さっきの顔は『恥ずかしそうな顔』で合っていたらしい。カルトスは頭を掻きながら目線を下に逸らしている。


「初めまして、私はアリス。アリス・クローゼよ。君がレノアね?」


礼儀正しくお辞儀をして、真っ直ぐに目を見て来るアリス。


一方のレノアは・・・頭から煙を出し、直立不動となっていた・・・。











「っはっはっは!

にしてもよ、それはちょっと酷いんじゃねえのか?」


「ごめん、カル。
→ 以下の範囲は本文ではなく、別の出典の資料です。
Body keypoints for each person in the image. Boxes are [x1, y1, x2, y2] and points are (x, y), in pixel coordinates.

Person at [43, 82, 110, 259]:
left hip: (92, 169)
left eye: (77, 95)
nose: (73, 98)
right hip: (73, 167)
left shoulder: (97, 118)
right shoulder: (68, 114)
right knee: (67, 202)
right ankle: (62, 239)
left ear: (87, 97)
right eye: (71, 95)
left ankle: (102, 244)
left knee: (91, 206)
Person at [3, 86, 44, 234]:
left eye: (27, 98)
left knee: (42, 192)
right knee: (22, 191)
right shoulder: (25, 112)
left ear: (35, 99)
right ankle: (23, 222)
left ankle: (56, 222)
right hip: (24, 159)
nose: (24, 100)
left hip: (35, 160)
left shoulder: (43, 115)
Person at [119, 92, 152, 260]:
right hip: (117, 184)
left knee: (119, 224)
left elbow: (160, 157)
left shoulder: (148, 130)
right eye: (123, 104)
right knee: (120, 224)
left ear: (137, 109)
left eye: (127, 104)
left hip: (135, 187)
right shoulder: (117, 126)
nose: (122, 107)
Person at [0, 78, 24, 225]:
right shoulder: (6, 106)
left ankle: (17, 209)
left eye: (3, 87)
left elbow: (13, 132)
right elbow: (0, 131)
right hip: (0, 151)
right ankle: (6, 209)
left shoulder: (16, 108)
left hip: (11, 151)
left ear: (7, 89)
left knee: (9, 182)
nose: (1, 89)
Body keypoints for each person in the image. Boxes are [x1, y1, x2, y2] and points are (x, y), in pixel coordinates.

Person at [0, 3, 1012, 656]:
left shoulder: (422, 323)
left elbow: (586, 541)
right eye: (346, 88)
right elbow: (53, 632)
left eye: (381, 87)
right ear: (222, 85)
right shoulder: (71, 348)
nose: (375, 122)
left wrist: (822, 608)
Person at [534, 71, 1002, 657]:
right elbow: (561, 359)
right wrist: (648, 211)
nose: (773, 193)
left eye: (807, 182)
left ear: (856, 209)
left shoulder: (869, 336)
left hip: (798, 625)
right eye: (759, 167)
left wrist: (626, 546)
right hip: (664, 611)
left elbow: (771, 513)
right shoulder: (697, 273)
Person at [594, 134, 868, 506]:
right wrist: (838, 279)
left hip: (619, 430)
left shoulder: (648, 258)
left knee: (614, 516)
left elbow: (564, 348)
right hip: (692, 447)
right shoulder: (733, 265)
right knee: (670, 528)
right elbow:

でもほんと、カルに奥さんと娘さんが居るなんて思ってもいなかったよ」


「たった1人でこの宿をやって行けるとでも思うか?」


「あ・・・・・」


そう言えばそうだ。

ほとほと、自分の馬鹿さに呆れ、ポカンと口を開けていると、それを見たアリスが、


「ふふ、レノって面白いね」


「それもそれで酷くない?」


「いーえ、私にとっては褒め言葉よ?」


「じゃあ、アリスは面白くない!」


「そうね、面白さは求めてないんだもの」


「・・・え、やっぱり酷い!」


「ふふ、ふふふ、あははは!

ダメだこれ、堪えられない!あはははは!」


「ああ!心に深い傷がっ!」


大袈裟(おおげさ)なリアクションをするレノアを見て、アリスはまた笑う。

今度は『ふふふ』ではなく『あはは』だ。笑いの抑制が出来なくなる程面白かっただろうか。いや、アリスがツボにはまっただけだろう。

そうだとしても、レノアの『ペーパーハート』には、傷が付いた。

しかし、茶色のポニーテールを左右に揺らし笑っている彼女は、天使の様に可愛かった。



レノアはあれからカルとアリスによって自分の部屋に運ばれ、情けない事に数分気を失っていた。

そして、回復した今は、部屋でこうして、3人で自己紹介を兼ねて話をしている。



「にしても仲良いな、お前ら。どこかで会ったのか?」


「いいえ、会ってないわ」


「そ、そ、そ、そんなわけじゃん!」


「そうか?」


「ええ」


「うん!」


「そうか。まあ、あまり前だな」

カルトスはそう言いながらも納得していない様子だった。


「何でまだそんな顔してるの?お父さん、」


「あ、いや。レノが『僕昨日、アリスの普通じゃない姿見ました!』っていう顔をしてる気がしてな」


「普通じゃないってどういう事?」


「さあそこまでは分からん」


「な、なんで見た前提で話をするのさ!」

実際は見たのだが、それを正直に言える筈も無く、脊髄反射で弁解しようとする。


「お父さんってこういうのだけは鋭いから」


「毎日お客さんの顔見てるからな!」

親指を立て、ニッっと笑う。前にも見たが、やはり、妙に似合っている。


「と、ところでさ。何でアリスと会わないって断言出来るの?一応、僕もここに泊まってるし、カルもここが家なんでしょ?」


「ああ、それはね、私が普段は学校に行ってるからよ」


「学校・・・?」

ここにも学校があるのか!と驚愕すると同時に、ここにも学校があるのか・・と落胆する。

学校には行っていたが、それは殆どの人が行くからであって、決して自分から行きたいと思っていた訳ではない。恐らく、大体の人がそうだろうが。


「そうよ。正式には『ハンター養成・強化学校』ね。私はそこに通ってるの。普段は寮で生活してるわ」


(おっと、これは凄い良い事を聞いた気がする)


レノアもゲーマーの(はし)くれだ。自分で剣を振るい、モンスターを倒したいと思わない筈がない。

レノアは目をキリッと鋭くして顔の前で手を組み、如何(いか)にも深刻そうな顔で2人に言った。


「その話、もっと詳しく・・!」





その後その『ハンター養成・強化学校』について、色々と教えて貰った。

学校はこの宿の反対側の北寄りにあるらしい。そこでは、日々ハンターを育て、あるいは強化するために授業をしているそうだ。

アリスは寮に住んでいて、今日は休暇だから帰って来たと言っていた。

寮制なら入学は辞めておこうと思ったが、その養成学校はなんと、寮に入らなくても来れる日だけに行けば良いし、その上参加資格は特に設けていないという、超自由な学校だったのだ。

これを聞いた僕は、早速明日学校に行ってみる事にした。

毎日行かなくても良いし、無理そうなら辞めれば良い。そんな学校、日本では考えられないだろう。しかし、ここには存在している。